Shoot the Piano Player, 1960, François Truffaut
If Le Doulos sounds somewhat somber, then fear not; Shoot the Piano Player is outright silly by comparison. That does the film an injustice; it’s actually something of a tragedy, but it’s hard to classify it strictly as Grecian when Truffaut’s so willfully comic at times. When, for example, a man swears on his mother’s soul that he’s telling the truth, the film cuts away to show the poor woman dying on the spot in the middle of her kitchen. And the entire argument leading up to that moment is itself fueled by humor as the man attempts to convince a young child that his tie is made out of Japanese metal. Shoot the Piano Player, unlike Melville’s film, is defined by a sense of levity blended with graver concerns about the fate of its hapless protagonist and also the relationship between artistry and commercialism. I’ll wager few saw that last one coming.
Shoot the Piano Player‘s central character is Charlie (Charles Aznavour), a former classical pianist who, after an at-first unmentioned tragedy years prior, has taken to whiling away his time stroking the keys at a bar in Paris. He’s broken down and maudlin; mostly, he keeps to himself, though he does care for his kid brother Fido and share a bed with a prostitute who lives in his building. Charlie’s self-imposed exile is disrupted by the sudden appearance of the boorish Chico (Albert Rémy), one of his older brothers, who’s gotten himself mixed up in some trouble with a pair of thugs after swindling them out of their share of the loot in a bank robbery. By extension, that means Charlie’s mixed up in the criminal debacle, too. And just when the beautiful waitress at the bar, Léna (Marie Dubois), was starting to take an interest in him.

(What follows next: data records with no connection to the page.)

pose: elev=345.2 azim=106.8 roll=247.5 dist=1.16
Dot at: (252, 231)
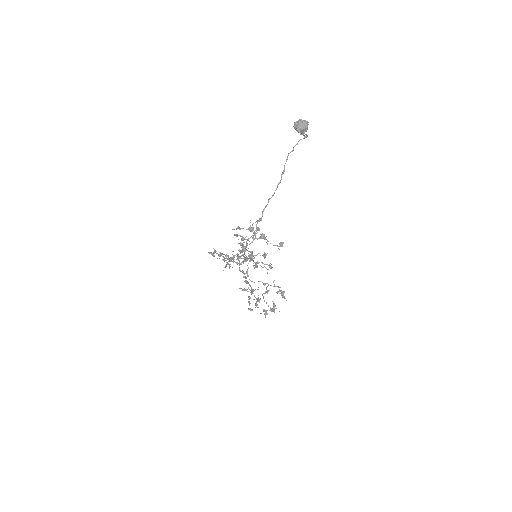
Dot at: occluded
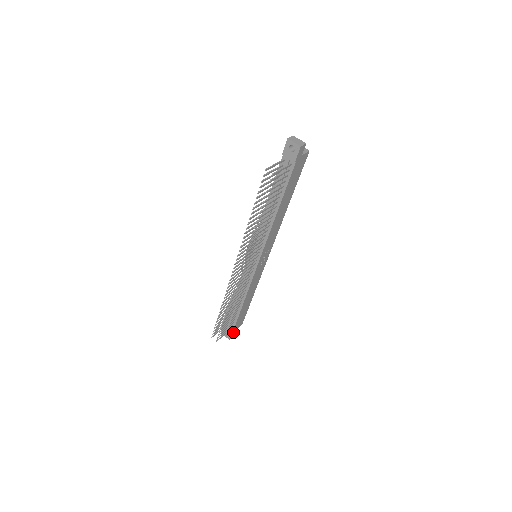
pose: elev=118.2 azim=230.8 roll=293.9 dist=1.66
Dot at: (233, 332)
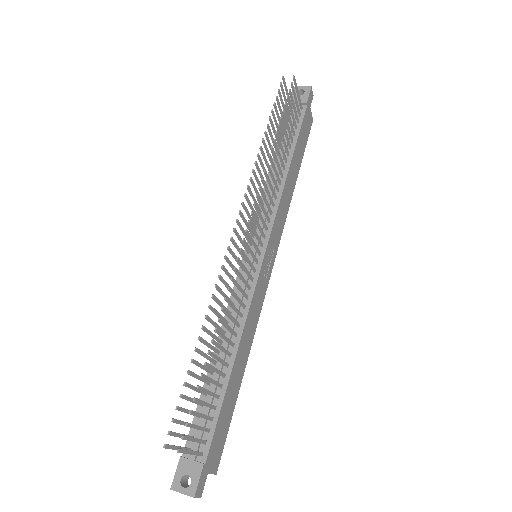
Dot at: (203, 474)
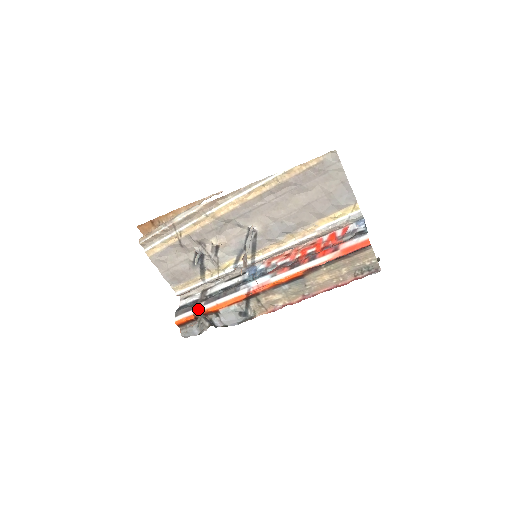
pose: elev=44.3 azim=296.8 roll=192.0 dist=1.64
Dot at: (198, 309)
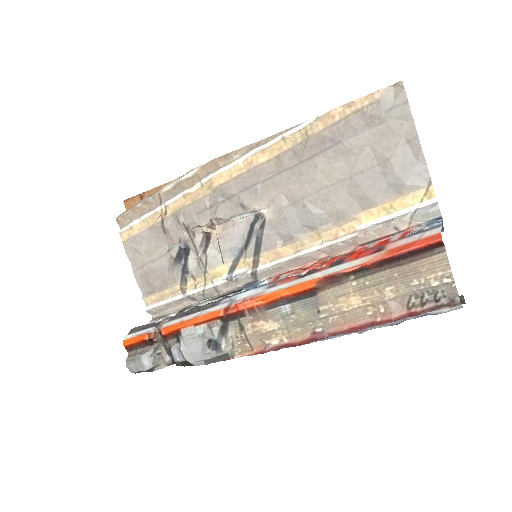
Dot at: (158, 327)
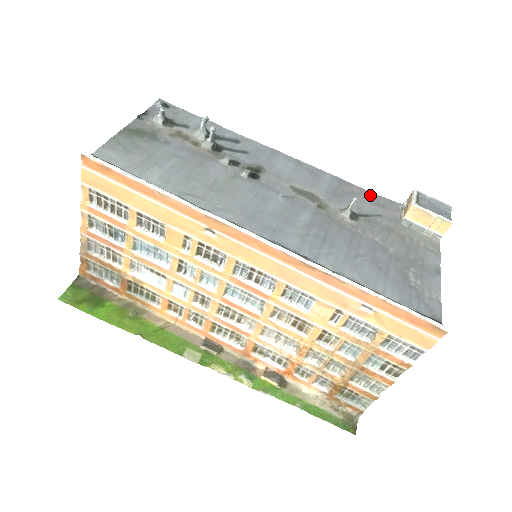
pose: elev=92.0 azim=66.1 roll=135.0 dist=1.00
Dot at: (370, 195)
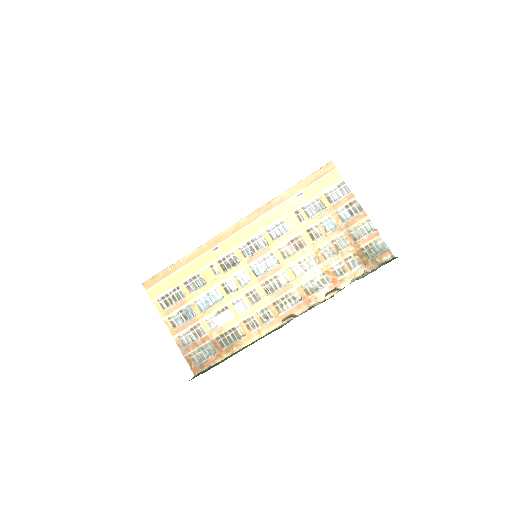
Dot at: occluded
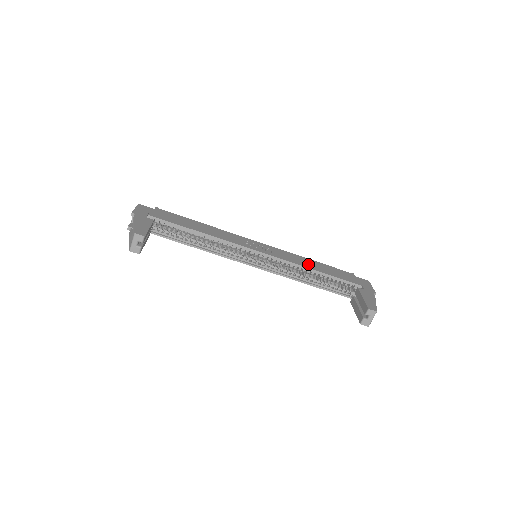
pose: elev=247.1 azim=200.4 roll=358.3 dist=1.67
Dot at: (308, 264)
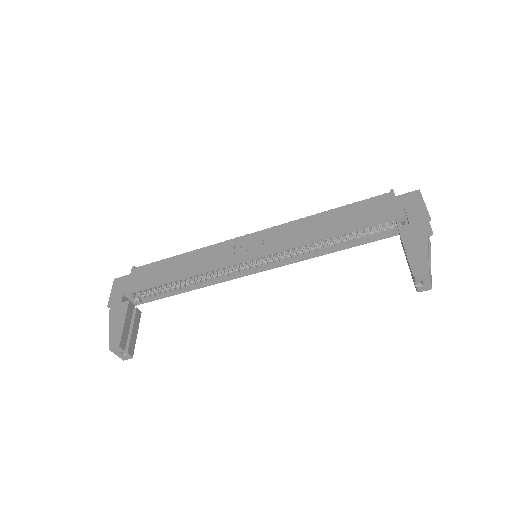
Dot at: (319, 229)
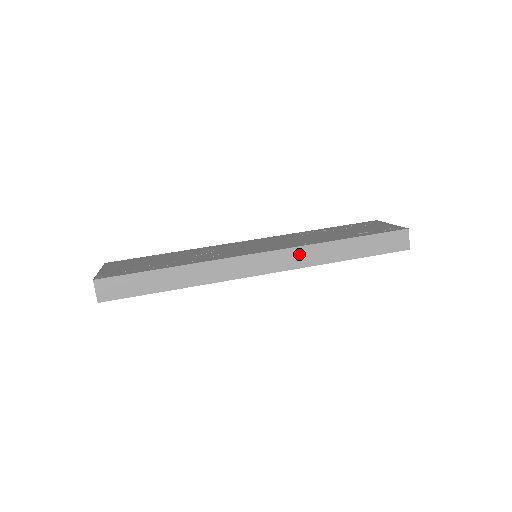
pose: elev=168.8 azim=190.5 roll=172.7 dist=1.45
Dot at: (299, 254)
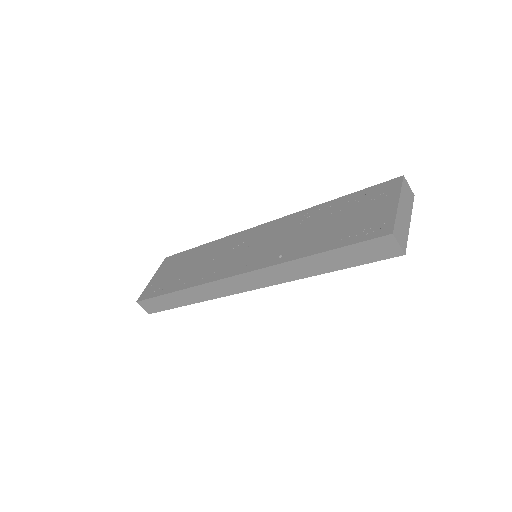
Dot at: (272, 273)
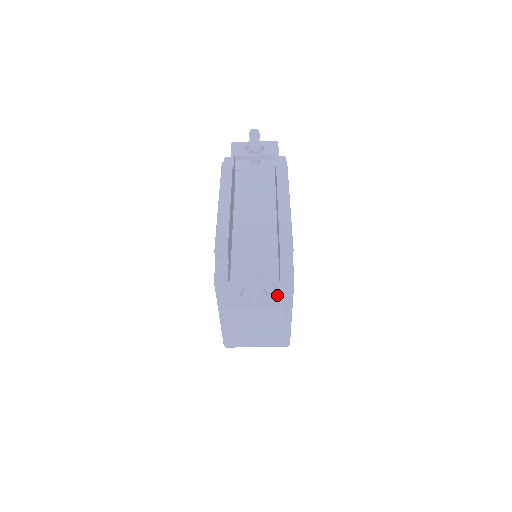
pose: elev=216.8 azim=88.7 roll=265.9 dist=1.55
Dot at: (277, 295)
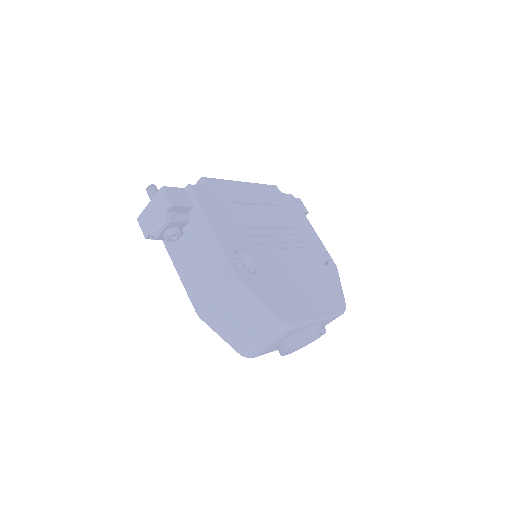
Dot at: occluded
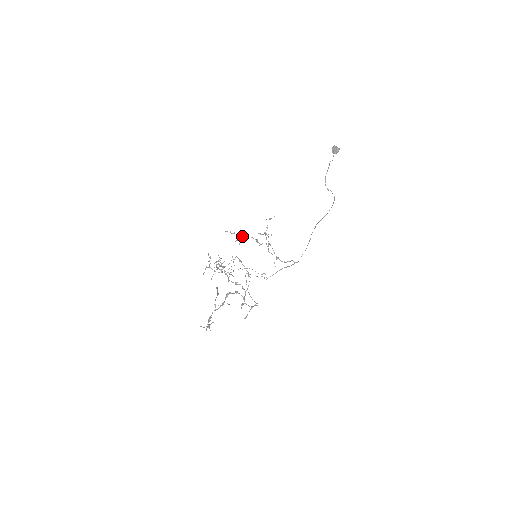
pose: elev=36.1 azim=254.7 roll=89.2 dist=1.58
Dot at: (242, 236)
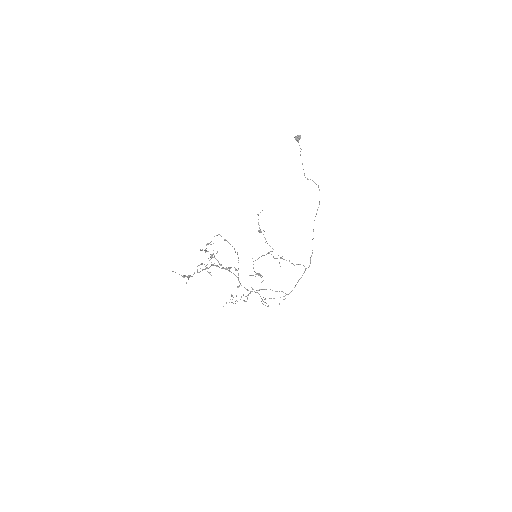
Dot at: (253, 261)
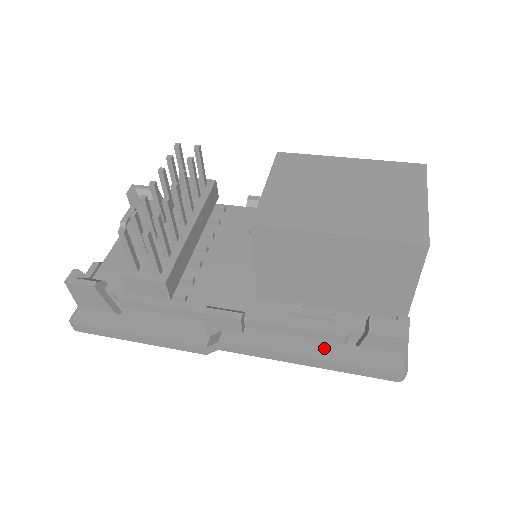
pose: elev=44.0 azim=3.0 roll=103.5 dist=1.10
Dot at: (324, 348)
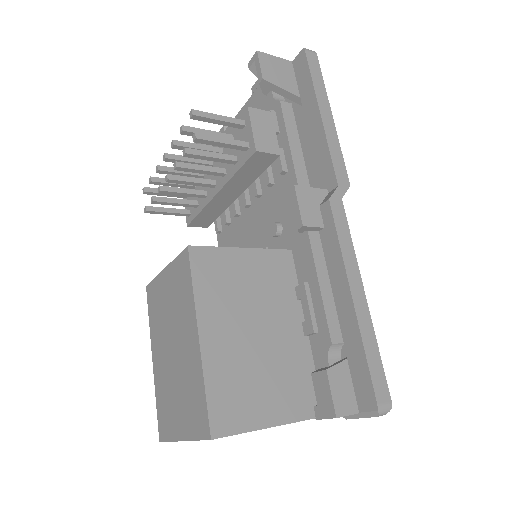
Dot at: occluded
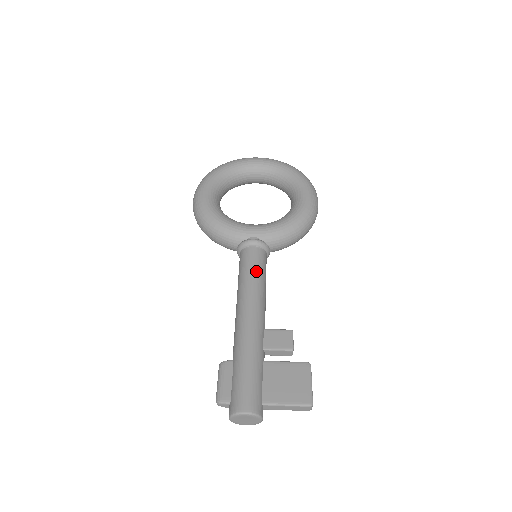
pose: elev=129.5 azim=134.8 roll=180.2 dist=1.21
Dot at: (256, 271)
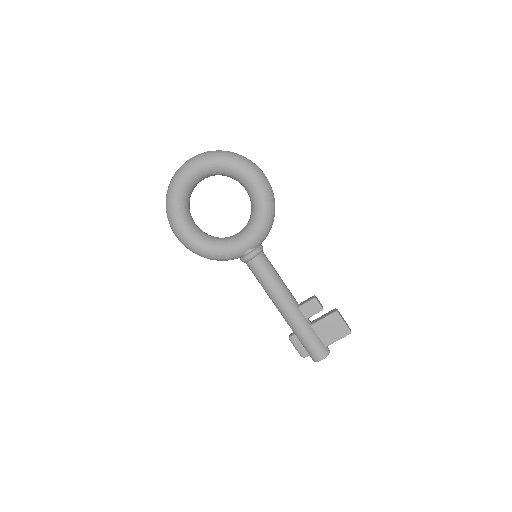
Dot at: (268, 277)
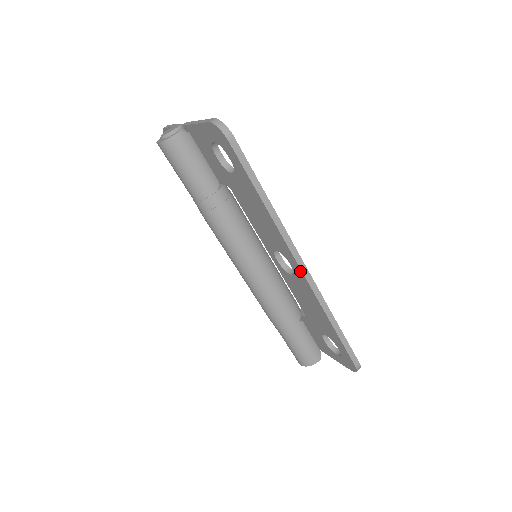
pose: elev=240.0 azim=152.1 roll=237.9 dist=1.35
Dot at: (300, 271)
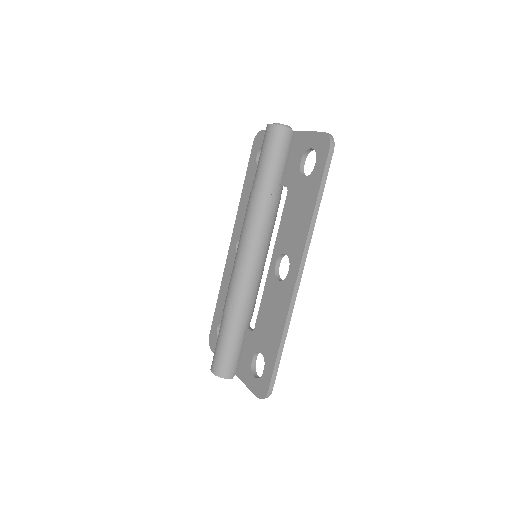
Dot at: (295, 276)
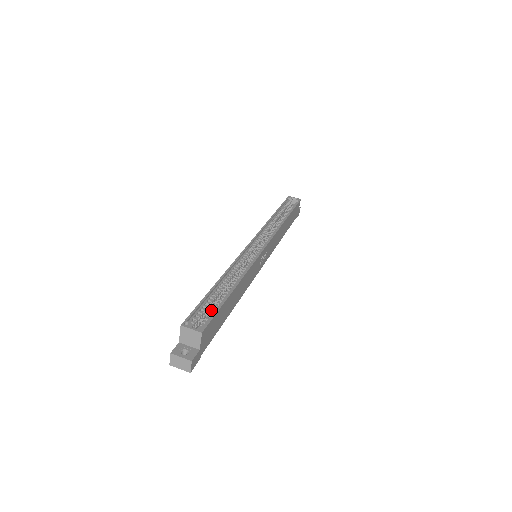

Unlike Le Doulos, Shoot the Piano Player is a bit tricky to nail down. If memory serves, Truffaut was heard to say that he expected men to laugh at it, and women to cry at it, and ignoring the gender distinctions it’s easy to see what he’s talking about. Shoot the Piano Player neither plays as straight comedy nor as straight tragedy; Truffaut plays much of the central plot for kicks, particularly in the form of Ernest (Daniel Boulanger) and Momo (Claude Mansard), the two tough guys chasing after Chico. It’s not until the film reveals that Charlie isn’t really who he says he is that things delve into more tragic realms, whereupon we learn that Charlie’s real name is Edouard, and that as he was on the verge of attaining huge success as a concert pianist, his wife committed suicide. And that’s where we meet him– at the piano of the dive bar where he’s taken refuge against the rest of the world, surrounded by people and yet totally isolated at the same time. In a way, he’s stuck in a paradox. He wants to escape the pain of his past, and yet the longer he remains connected to the piano, the longer he remains connected to the events that shattered his life. By the time we reach Shoot the Piano Player‘s climax, history threatens to repeat itself for poor Charlie, and we begin to wonder if maybe this is just his fate.